Più “falsi vedenti” che “falsi ciechi”!

«Lo scandalo dei ciechi non riconosciuti è, per la mia esperienza, assai più vasto di quello dei presunti “falsi ciechi”»: parole gravi che, insieme ad altre, lo diventano ancor più, se a pronunciarle, nel corso di un’intervista rilasciata a un’Associazione torinese, è stato proprio uno di coloro che svolgono ufficialmente la funzione istituzionale di riconoscere, valutare e controllare le domande di cecità civile. Qualcuno potrà motivatamente smentirlo?

Dito puntato di un uomo«Vi è una tendenza consolidata a non voler considerare l’elemento del campo visivo, esplicitamente previsto dalla Legge 138/01 [“Classificazione e quantificazione delle minorazioni visive e norme in materia di accertamenti oculistici”, N.d.R.], fra i requisiti che determinano lo status di cieco civile. Per fare ciò si cercano cavilli tecnici o semplicemente si respingono le domande sic et simpliciter. Quando poi i medici di base sbagliano a inoltrare le domande (il caso più frequente si verifica nel caso in cui essi crocettano la casella “invalidità” civile anziché “cecità”), le Commissioni vengono invitate a respingere le domande, invece che trasmetterle d’ufficio alla commissione competente. Questa trascuratezza voluta comporta la perdita di anni di tempo per le persone con disabilità che dovranno ricominciare da capo la procedura di riconoscimento.
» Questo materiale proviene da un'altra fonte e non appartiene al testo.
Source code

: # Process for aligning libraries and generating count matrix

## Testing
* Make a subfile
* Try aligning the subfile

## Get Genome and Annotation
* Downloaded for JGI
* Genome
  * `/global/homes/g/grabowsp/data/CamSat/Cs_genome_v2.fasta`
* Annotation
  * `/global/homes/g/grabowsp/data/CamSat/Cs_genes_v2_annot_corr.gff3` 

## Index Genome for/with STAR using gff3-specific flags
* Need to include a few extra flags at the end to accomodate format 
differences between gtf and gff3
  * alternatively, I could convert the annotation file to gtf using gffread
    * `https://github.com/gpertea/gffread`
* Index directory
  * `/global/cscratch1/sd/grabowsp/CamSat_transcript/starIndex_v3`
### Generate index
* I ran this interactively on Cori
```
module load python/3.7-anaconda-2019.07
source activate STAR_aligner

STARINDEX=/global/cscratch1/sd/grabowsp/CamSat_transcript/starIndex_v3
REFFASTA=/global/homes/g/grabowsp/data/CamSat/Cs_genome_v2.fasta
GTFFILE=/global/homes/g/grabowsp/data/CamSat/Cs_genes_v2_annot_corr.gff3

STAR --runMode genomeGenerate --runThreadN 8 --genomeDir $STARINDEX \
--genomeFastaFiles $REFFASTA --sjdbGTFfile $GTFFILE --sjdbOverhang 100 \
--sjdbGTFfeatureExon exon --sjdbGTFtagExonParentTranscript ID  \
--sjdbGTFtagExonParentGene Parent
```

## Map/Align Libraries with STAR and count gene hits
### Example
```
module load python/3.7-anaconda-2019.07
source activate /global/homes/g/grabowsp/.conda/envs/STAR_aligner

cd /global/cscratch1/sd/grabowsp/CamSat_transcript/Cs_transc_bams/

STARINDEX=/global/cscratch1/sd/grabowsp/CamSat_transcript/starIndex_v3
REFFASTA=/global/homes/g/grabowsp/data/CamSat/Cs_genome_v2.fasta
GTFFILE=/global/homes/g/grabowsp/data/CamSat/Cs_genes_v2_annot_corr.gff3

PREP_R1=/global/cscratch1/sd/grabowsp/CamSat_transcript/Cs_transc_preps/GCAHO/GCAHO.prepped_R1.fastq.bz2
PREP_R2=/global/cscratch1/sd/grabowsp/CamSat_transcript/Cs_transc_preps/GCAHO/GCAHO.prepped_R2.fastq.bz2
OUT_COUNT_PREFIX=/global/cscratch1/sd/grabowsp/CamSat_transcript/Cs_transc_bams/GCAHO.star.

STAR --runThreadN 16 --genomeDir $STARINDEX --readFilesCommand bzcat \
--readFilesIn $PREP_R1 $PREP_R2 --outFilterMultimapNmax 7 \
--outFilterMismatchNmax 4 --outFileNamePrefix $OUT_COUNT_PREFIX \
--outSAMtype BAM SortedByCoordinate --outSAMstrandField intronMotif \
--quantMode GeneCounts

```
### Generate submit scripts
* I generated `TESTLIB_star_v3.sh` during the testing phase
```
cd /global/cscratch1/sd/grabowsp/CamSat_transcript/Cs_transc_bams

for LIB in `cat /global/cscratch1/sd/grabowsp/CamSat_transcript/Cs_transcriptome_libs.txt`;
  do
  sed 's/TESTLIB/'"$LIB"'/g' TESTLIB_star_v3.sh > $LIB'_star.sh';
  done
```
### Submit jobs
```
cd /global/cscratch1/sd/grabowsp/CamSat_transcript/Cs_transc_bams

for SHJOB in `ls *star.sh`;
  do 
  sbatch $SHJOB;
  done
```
Infine, l’INPS fa pressione sui medici affinché non venga riconosciuta la cecità aggiuntiva a coloro che già soffrono di minorazioni motorie o cognitive: “Tanto sono già paralizzati… Che differenza c’è se vedono o non vedono?”».
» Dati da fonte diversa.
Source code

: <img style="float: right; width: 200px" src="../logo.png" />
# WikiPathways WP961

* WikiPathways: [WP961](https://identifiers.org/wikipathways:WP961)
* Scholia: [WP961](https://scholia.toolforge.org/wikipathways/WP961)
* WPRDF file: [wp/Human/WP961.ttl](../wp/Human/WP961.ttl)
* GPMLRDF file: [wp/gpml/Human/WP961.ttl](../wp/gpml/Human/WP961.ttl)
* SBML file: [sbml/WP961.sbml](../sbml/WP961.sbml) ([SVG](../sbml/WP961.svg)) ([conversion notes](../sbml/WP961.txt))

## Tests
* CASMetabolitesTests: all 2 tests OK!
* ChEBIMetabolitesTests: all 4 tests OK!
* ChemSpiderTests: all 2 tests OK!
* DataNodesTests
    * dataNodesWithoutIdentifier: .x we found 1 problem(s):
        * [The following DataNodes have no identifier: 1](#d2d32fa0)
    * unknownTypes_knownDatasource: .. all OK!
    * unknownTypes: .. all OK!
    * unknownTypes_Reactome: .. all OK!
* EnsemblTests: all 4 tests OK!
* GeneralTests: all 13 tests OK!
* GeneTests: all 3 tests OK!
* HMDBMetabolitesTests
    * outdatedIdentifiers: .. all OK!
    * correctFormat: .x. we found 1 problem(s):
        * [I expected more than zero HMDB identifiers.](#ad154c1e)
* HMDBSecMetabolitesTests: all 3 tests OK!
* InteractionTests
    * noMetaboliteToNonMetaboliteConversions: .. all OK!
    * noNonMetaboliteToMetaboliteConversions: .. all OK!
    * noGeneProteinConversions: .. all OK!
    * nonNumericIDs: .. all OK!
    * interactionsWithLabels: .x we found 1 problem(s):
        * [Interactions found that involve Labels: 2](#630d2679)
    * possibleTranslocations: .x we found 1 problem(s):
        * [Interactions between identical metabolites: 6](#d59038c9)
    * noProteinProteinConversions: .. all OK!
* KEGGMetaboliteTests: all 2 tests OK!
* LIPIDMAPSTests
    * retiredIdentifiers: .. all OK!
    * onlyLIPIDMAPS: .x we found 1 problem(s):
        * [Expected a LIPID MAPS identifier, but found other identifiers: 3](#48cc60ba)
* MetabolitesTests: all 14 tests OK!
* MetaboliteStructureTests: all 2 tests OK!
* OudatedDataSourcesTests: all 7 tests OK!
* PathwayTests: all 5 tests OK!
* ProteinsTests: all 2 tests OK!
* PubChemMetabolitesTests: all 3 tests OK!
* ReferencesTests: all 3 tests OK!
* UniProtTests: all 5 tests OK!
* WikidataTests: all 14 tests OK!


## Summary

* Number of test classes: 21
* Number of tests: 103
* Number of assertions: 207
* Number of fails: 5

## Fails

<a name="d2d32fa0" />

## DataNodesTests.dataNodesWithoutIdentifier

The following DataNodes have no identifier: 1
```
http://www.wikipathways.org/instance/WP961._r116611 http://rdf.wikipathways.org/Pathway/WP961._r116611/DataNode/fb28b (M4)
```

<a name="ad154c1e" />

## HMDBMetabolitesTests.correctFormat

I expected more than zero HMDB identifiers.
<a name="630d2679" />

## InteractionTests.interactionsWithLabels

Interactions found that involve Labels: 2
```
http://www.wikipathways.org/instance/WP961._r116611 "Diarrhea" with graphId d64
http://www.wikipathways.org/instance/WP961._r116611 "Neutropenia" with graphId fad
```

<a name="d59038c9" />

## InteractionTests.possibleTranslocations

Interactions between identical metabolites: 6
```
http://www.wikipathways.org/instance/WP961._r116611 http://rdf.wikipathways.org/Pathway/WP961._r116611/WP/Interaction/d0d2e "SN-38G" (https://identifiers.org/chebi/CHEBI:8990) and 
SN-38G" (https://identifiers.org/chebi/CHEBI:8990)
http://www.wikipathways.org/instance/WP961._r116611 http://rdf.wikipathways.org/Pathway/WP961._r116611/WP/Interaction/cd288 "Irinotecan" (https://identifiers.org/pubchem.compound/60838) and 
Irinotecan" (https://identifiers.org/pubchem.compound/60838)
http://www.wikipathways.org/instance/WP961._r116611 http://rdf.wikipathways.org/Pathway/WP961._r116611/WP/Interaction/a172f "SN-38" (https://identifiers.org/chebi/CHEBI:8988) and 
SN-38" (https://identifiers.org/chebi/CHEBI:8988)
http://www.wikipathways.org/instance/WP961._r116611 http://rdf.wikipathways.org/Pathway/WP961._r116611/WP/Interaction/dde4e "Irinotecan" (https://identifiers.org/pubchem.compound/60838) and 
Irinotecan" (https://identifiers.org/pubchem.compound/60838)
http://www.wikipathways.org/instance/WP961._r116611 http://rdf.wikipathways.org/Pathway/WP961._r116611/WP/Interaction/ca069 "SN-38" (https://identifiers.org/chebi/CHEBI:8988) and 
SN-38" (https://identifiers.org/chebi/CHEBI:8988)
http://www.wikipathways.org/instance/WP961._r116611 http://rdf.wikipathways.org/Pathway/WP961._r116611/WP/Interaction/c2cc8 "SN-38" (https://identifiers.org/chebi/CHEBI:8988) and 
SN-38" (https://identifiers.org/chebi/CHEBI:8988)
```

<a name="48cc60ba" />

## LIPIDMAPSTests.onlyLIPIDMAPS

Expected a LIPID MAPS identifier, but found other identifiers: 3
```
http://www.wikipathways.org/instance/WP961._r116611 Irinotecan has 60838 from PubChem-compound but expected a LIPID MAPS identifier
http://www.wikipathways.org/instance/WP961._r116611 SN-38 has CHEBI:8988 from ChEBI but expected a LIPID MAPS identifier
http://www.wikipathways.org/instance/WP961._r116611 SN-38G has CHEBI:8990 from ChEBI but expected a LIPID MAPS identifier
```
Così l’APRI (Associazione Pro Retinopatici e Ipovedenti) riassume sinteticamente una serie di affermazioni decisamente gravi, che lo diventano ancor più se a pronunciarle, nel corso di un’intervista rilasciata alla stessa APRI, è stato Giovanni Battista Pietragalla, medico legale e presidente della Commissione Provinciale Cecità Civile di Torino, ovvero proprio chi svolge ufficialmente la funzione istituzionale di riconoscere, valutare e controllare le domande di cecità civile.
Quanto meno significativo, e conseguente, è anche un altro passaggio dell’intervista. Secondo Pietragalla, infatti, «lo scandalo dei ciechi non riconosciuti è, per la mia esperienza, assai più vasto di quello dei presunti “falsi ciechi”».

«Perché – si chiede sconcertato Marco Bongi, presidente dell’APRI – nessuna inchiesta giornalistica si è sviluppata su questi temi? E perché il dolore di molte famiglie, costrette a dover subire un’ingiustizia di Stato, non fa notizia?». «Credo – conclude – che di fronte a dichiarazioni di questo genere, come minimo dovrebbe essere aperta un’inchiesta per omissione di atti d’ufficio, se non per reati ancor più gravi».
A questo punto qualcuno potrà motivatamente smentire i contenuti dell’intervista realizzata dall’APRI? (S.B.)